Thanks, Johan
Rene
>Is there a solution for decompiling a dcu-file (so I can e.g. learn
>something more about how to create comonents myself)
No, there is no real solution, since the DCU file format is not
documented. A dirty work-around is to compile the DCU into an EXE with
TD32 symbol information turned on, then throw all that at a
disassembler and try to reverse the code.
A bit too much for just learning how to create components, I suppose.
--
Stefan Hoffmeister http://www.econos.de/
No private email, please, unless expressly invited.
Rene Tschaggelar wrote:
> No, but there are dozends of examples.
Ok, but I spoke at school with our System Programming (as we had to
decompile modula-2 files) teacher and he said that almost every
programming language has decomilers, so he thought also the dcu-files
could be reversed engineered. What if I loose some pas files when my
computer crashes? If I could decompile the dcu's that would save a lot of
time! So I think it can be quite annoying to be unable to decompile those
files!
>
>
> Rene
>
> J.A. Korten wrote:
> >
> > Is there a solution for decompiling a dcu-file (so I can e.g. learn
> > something more about how to create comonents myself)
Greetings Johan Korten
>Rene Tschaggelar wrote:
>
>> No, but there are dozends of examples.
>
>Ok, but I spoke at school with our System Programming (as we had to
>decompile modula-2 files) teacher and he said that almost every
>programming language has decomilers, so he thought also the dcu-files
>could be reversed engineered. What if I loose some pas files when my
>computer crashes? If I could decompile the dcu's that would save a lot of
>time! So I think it can be quite annoying to be unable to decompile those
>files!
There are dissertations on decompiling **binary** code. These
dissertations pretty much show how difficult it is to get back at
least some gibberish from a decompiler.
The one dissertation I am thinking of is by Cristina Fuentes' and can
be found at the Decompilation Home page as a downloadable PS including
a DOS based C decompiler. Now, back in the old DOS days C compilers
were not that ugly, nowadays they are, with optimization interfering
frequently.
Result: it is pretty much infeasible to create a fully-fledged
decompiler for any of the "better" languages that compile to machine
code. Visual Basic 3.0 (and perhaps 4.0?) *could* be decompiled
perfectly. Delphi CANNOT, even iff you have extremely accurate
information due to TD32 information.
Now, the Delphi code generator, as I have experienced it, uses some
sort of a code template approach, so it might be possible to
automatically recover quite a number of bit and pieces. But that IMO
falls into the "how to waste your spare time on a fun project"
category.
Please pass this along to your teacher: there is *no* such thing as a
*decompiler*.
The process of compiling takes source code and converts it to a binary
executable.
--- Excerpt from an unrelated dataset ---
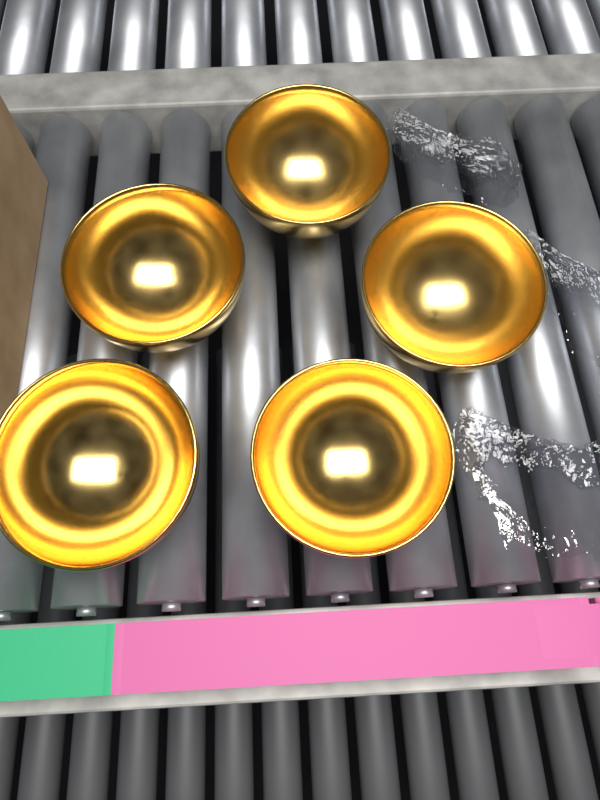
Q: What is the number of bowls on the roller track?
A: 5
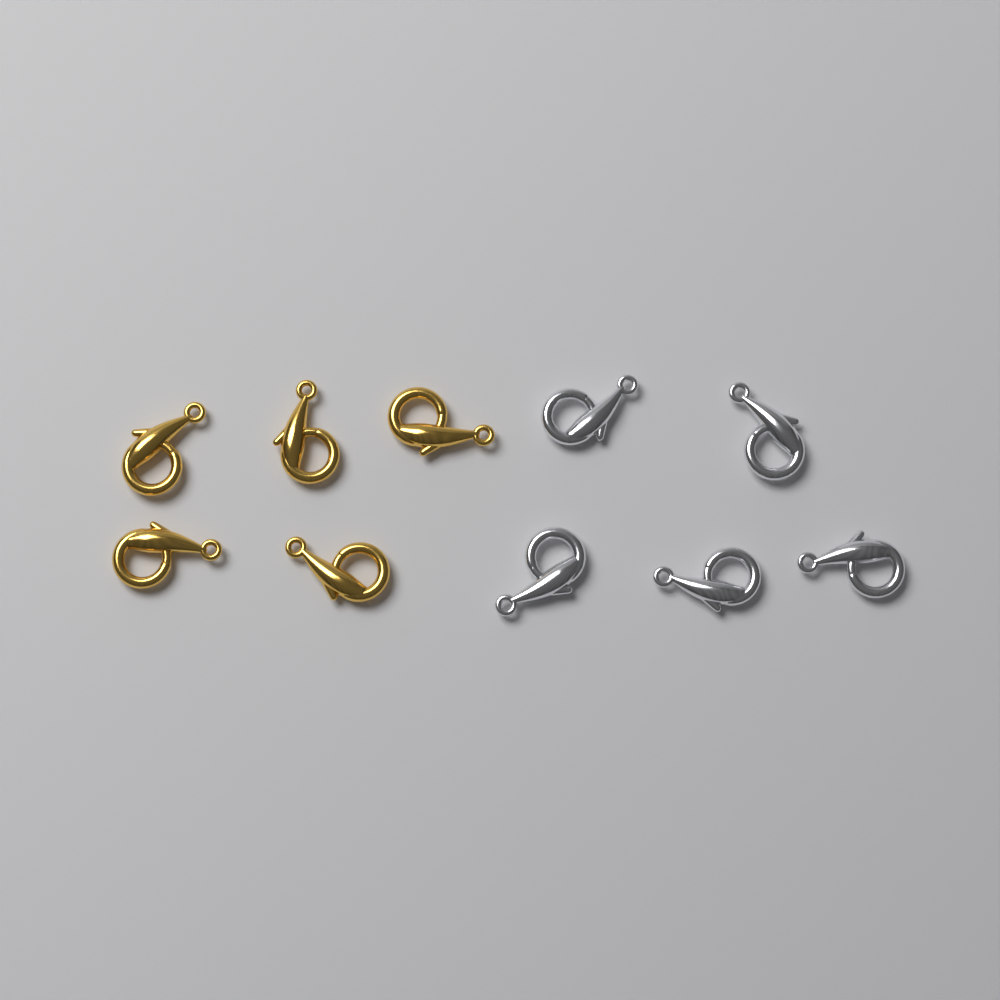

In a truly compiled language identifiers like variable
and procedure names are lost forever.
It is possible to *disassemble* a binary executable into assembly
language, but that's not the same thing as the original source code.
The other post mentioned work done to supposedly decompile C programs.
The idea is that knowing what kind of code a particular compiler
produces it would be possible to recontruct the original source code
*structure*. For instance, it might be able to look at binary code
and determine whether a particular piece of it was originally a for
loop or a while loop. However, you would still lose identifiers. I
am not aware of any such work having been done for Delphi.
-Mike
Here is one for "C":
http://www.cs.uq.edu.au/groups/csm/dcc.html
Stefan Hoffmeister wrote:
>
> There are dissertations on decompiling **binary** code. These
> dissertations pretty much show how difficult it is to get back at
> least some gibberish from a decompiler.
>
> The one dissertation I am thinking of is by Cristina Fuentes' and can
> be found at the Decompilation Home page as a downloadable PS including
> a DOS based C decompiler. Now, back in the old DOS days C compilers
> were not that ugly, nowadays they are, with optimization interfering
> frequently.
>
> Result: it is pretty much infeasible to create a fully-fledged
> decompiler for any of the "better" languages that compile to machine
> code. Visual Basic 3.0 (and perhaps 4.0?) *could* be decompiled
> perfectly. Delphi CANNOT, even iff you have extremely accurate
> information due to TD32 information.
>
> Now, the Delphi code generator, as I have experienced it, uses some
> sort of a code template approach, so it might be possible to
> automatically recover quite a number of bit and pieces. But that IMO
> falls into the "how to waste your spare time on a fun project"
> category.
>
> --
> Stefan Hoffmeister http://www.econos.de/
> No private email, please, unless expressly invited.
--
Joe C. Hecht
http://home1.gte.net/joehecht/index.htm
Taz Higgins...
>At one time, there was a dcu uncompiler that produced
>some interesting results.
Yep. I have that one and if works up to TP 7, I believe (possibly
could be extended to cover D1, too). I have not yet come across a
complete specification of the 32 bit DCU file format, although I know
of a few people of been poking around this a bit.
>Here is one for "C":
>
>http://www.cs.uq.edu.au/groups/csm/dcc.html
That should be Cristina's page... Looks similar - thanks for digging
that out!
>I
>am not aware of any such work having been done for Delphi.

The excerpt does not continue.